Workshop description:

The workshop focuses on using incentive structures to face the challenges of making a National M&E System resilient. Through short presentations and interactive activities, the trainers will walk participants through the relevance and utility of incentives as tools to model an enabling environment that contributes to the sustainability of M&E systems. Demand and supply of evaluations, as well as the development of linkages to the use of the results, are common challenges faced by the M&E systems. Some of the most complex challenges in the path for institutionalizing M&E Systems, creating enabling environments for them to grow in, and ensuring their sustainability, are not visible at the design stage and when the first steps are taken.

The workshop will discuss activities, challenges, and stakeholders involved in the defining incentives process, offering a space for countries to share their experiences and gain from knowledge sharing.

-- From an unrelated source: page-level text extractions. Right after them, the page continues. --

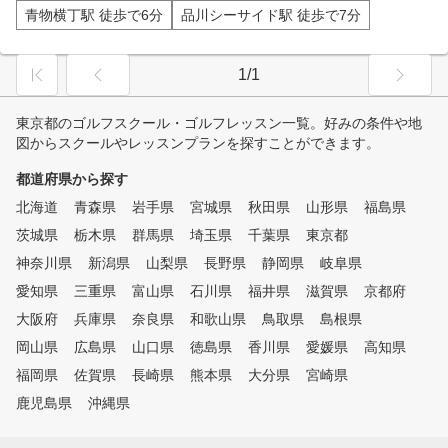
青物横丁駅 徒歩で6分
品川シーサイド駅 徒歩で7分
1/1
東京都のゴルフスクール・ゴルフレッスン一覧。好みの条件や地
図からスクールやレッスンプランを探すことができます。
都道府県から探す
北海道
青森県
岩手県
宮城県
秋田県
山形県
福島県
茨城県
栃木県
群馬県
埼玉県
千葉県
東京都
神奈川県
新潟県
山梨県
長野県
静岡県
岐阜県
愛知県
三重県
富山県
石川県
福井県
滋賀県
京都府
大阪府
兵庫県
奈良県
和歌山県
鳥取県
島根県
岡山県
広島県
山口県
徳島県
香川県
愛媛県
高知県
福岡県
佐賀県
長崎県
熊本県
大分県
宮崎県
鹿児島県
沖縄県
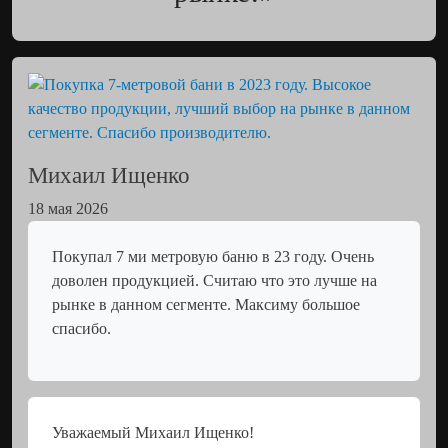
Михаил Ищенко
18 мая 2026
Покупал 7 ми метровую баню в 23 году. Очень
доволен продукцией. Считаю что это лучше на
рынке в данном сегменте. Максиму большое
спасибо.
Уважаемый Михаил Ищенко!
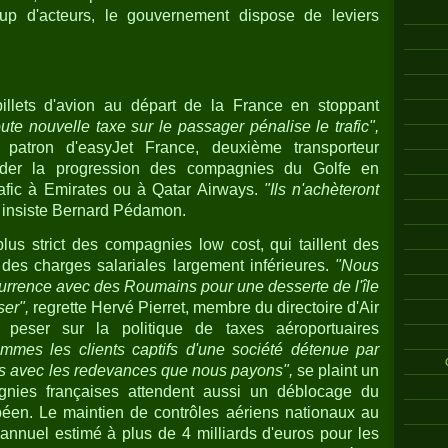
p d'acteurs, le gouvernement dispose de leviers
billets d'avion au départ de la France en stoppant
ute nouvelle taxe sur le passager pénalise le trafic",
, patron d'easyJet France, deuxième transporteur
brider la progression des compagnies du Golfe en
rafic à Emirates ou à Qatar Airways.
"Ils n'achèteront
insiste Bernard Pédamon.
plus strict des compagnies low cost, qui taillent des
des charges salariales largement inférieures.
"Nous
rrence avec des Roumains pour une desserte de l'île
ser",
regrette Hervé Pierret, membre du directoire d'Air
i peser sur la politique de taxes aéroportuaires
mmes les clients captifs d'une société détenue par
des avec les redevances que nous payons",
se plaint un
gnies françaises attendent aussi un déblocage du
péen. Le maintien de contrôles aériens nationaux au
annuel estimé à plus de 4 milliards d'euros pour les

The relevance of adapting each step to the needs and characteristics of each country will be highlighted at all times.

Trainers will guide participants as they map incentives and face case scenarios requiring their sophistication and evolution, parting from existing M&E frameworks. The shared information will be highlighted by trainers as they present the process followed, the stakeholders involved, and the challenges faced in Mexico when designing, implementing, and institutionalizing a whole government M&E System.

Participants will work in groups to map a series of obstacles faced in their experience and incentive-push their way over them. A series of risks will be introduced by the trainers, as the focus shifts towards some common key stakeholders in the process, involving participants as they relate to their experiences with these stakeholders in their countries.

Finally, everything shared and discussed during the workshop will be put into practice in an interactive board-game-themed activity where participants will face challenges, avoid risks, and climb their way to resilient M&E systems using incentive schemes. The workshop is targeted at government officials from national and sub-national institutions directly and indirectly engaged with evaluation and public policy, including central planning and finance ministries, sectoral ministries, evaluation units, as well as evaluators and program managers.

Learning outcomes:

Upon completion of the workshop, participants will be able to identify existing and probable challenges that may limit the continuity of existing M&E systems or threaten the likeliness of their development. Participants will be able to look at obstacles from a different angle and propose solutions, based on incentive structures, that contribute to the resilience of national M&E systems, recognizing how different processes and stakeholders within the systems take part with different interests and objectives. Participants will know some examples of custom-fit incentives for commonly relevant stakeholders and will know how their peers have faced similar challenges. It is expected that participants end the workshop considering incentives as the main tool to model an enabling environment that allows for M&E systems resilience.